Using State-of-the-Art Speech Models to Evaluate Oral Reading Fluency in Ghana

This paper reports on a set of three recent experiments utilizing large-scale speech models to evaluate the oral reading fluency (ORF) of students in Ghana. While ORF is a well-established measure of foundational literacy, assessing it typically requires one-on-one sessions between a student and a trained evaluator, a process that is time-consuming and costly. Automating the evaluation of ORF could support better literacy instruction, particularly in education contexts where formative assessment is uncommon due to large class sizes and limited resources. To our knowledge, this research is among the first to examine the use of the most recent versions of large-scale speech models (Whisper V2 wav2vec2.0) for ORF assessment in the Global South. We find that Whisper V2 produces transcriptions of Ghanaian students reading aloud with a Word Error Rate of 13.5. This is close to the model's average WER on adult speech (12.8) and would have been considered state-of-the-art for children's speech transcription only a few years ago. We also find that when these transcriptions are used to produce fully automated ORF scores, they closely align with scores generated by expert human graders, with a correlation coefficient of 0.96. Importantly, these results were achieved on a representative dataset (i.e., students with regional accents, recordings taken in actual classrooms), using a free and publicly available speech model out of the box (i.e., no fine-tuning). This suggests that using large-scale speech models to assess ORF may be feasible to implement and scale in lower-resource, linguistically diverse educational contexts.

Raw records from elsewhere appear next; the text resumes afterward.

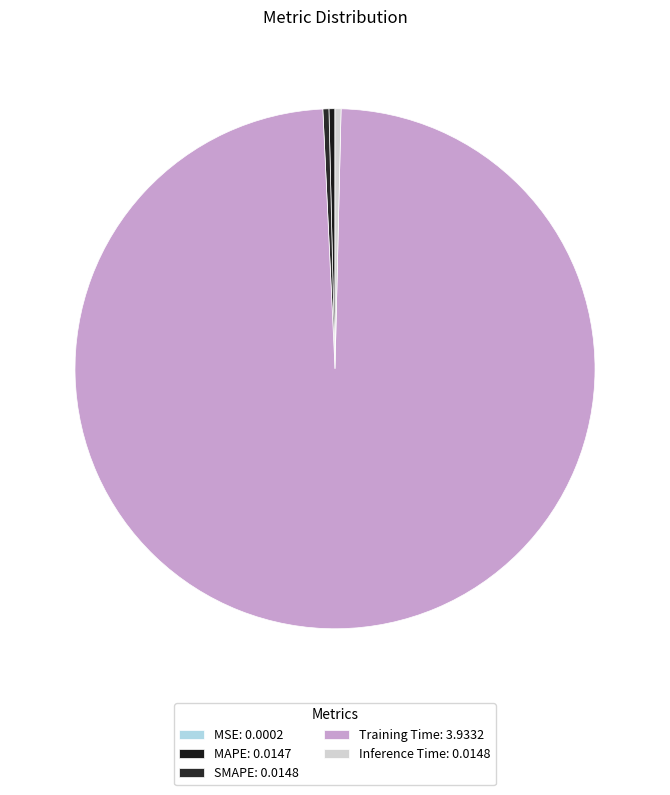

Which has a higher value, Inference Time or MAPE?

Inference Time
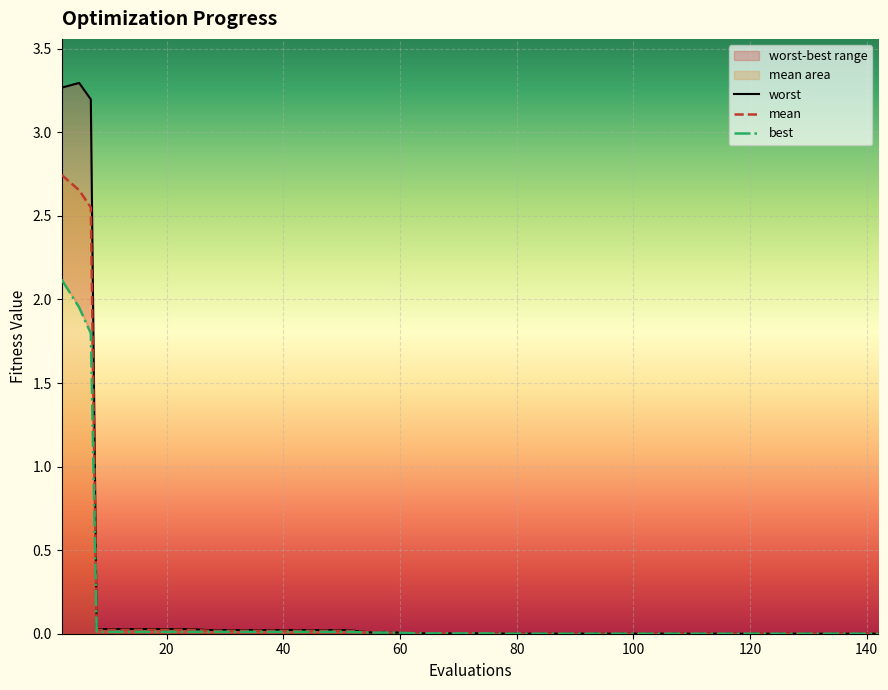

Which series has the widest spread of values?

worst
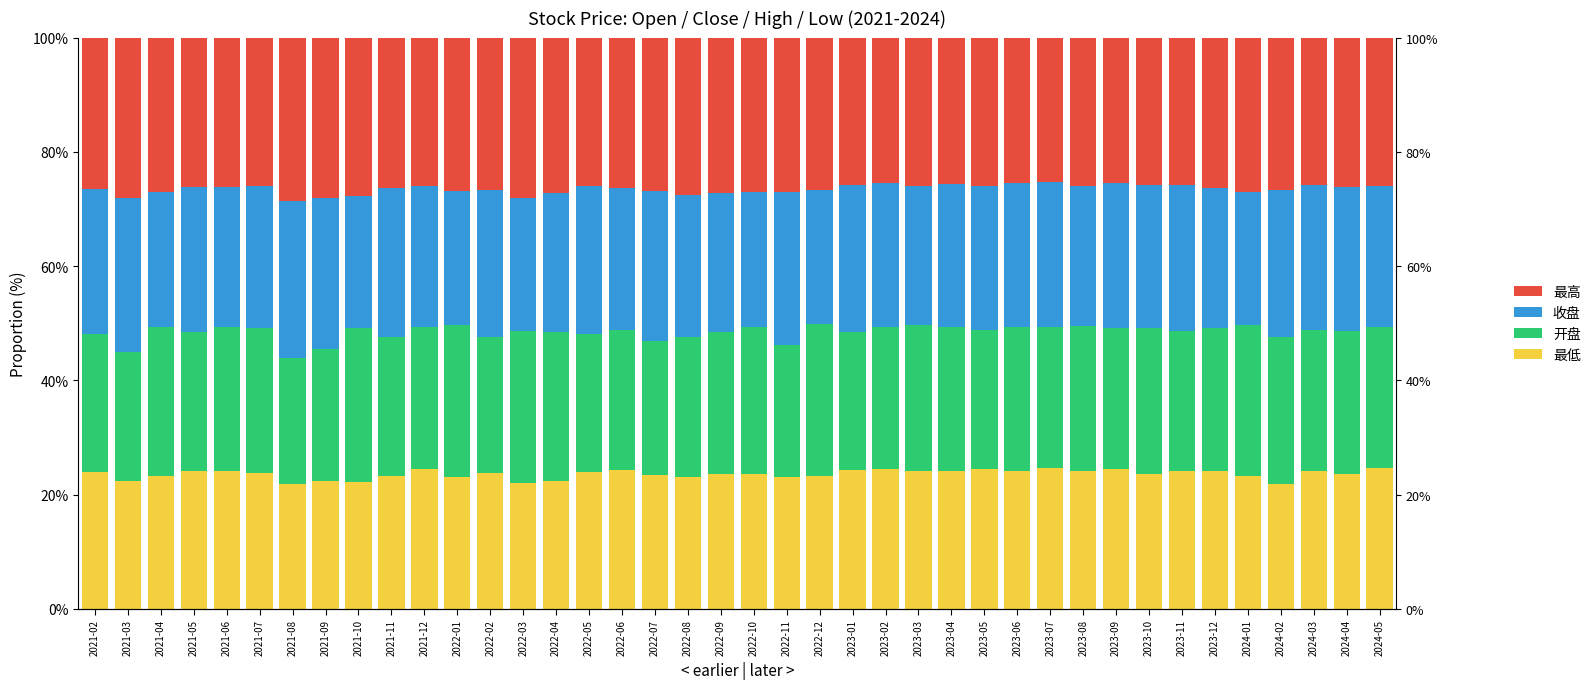

Rank the series at 2022-12 from lowest to highest value.

最低, 收盘, 开盘, 最高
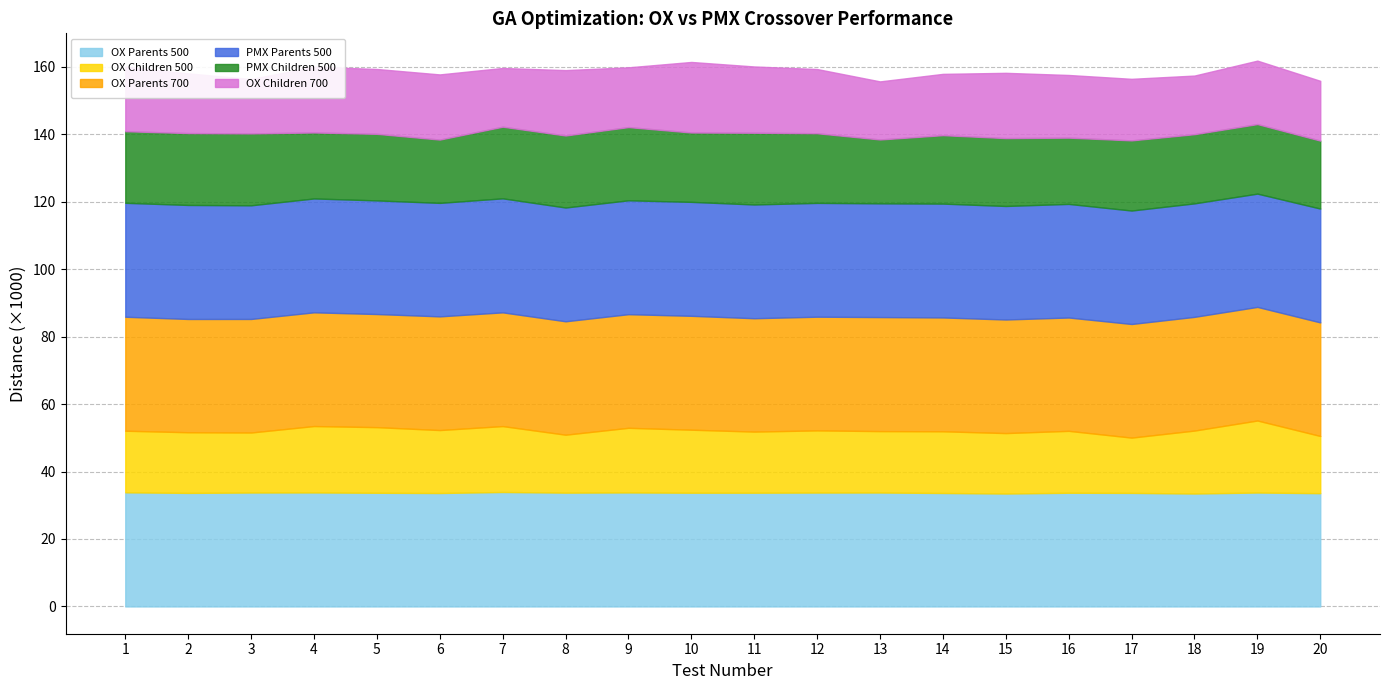

How many interior local peaks does the OX Parents 500 series have?

6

翻译：本文报告了三项近期实验，这些实验利用大规模语音模型评估加纳学生的口语朗读流利度（ORF）。尽管ORF是衡量基础识字能力的成熟指标，但其评估通常需要学生与经过培训的评估者进行一对一测试，这一过程既耗时又成本高昂。实现ORF评估的自动化有助于提升识字教学质量，尤其是在班级规模大、资源有限导致形成性评估难以普及的教育环境中。据我们所知，本研究是首批探讨使用最新版本的大规模语音模型（Whisper V2、wav2vec2.0）评估全球南方地区ORF的研究之一。我们发现，Whisper V2对加纳学生朗读语音转录的词错误率（WER）为13.5，接近该模型在成人语音上的平均词错误率（12.8），这一结果在几年前已可被视为儿童语音转录领域的最优水平。此外，当使用这些转录结果生成全自动ORF评分时，其与专家人工评分高度一致，相关系数达0.96。重要的是，这些成果是在具有代表性的数据集（即包含学生地域口音的实际课堂录音）上，直接使用免费公开的语音模型（未进行微调）实现的。这表明，在资源匮乏、语言多样化的教育环境中，利用大规模语音模型评估ORF或具有可行性与可扩展性。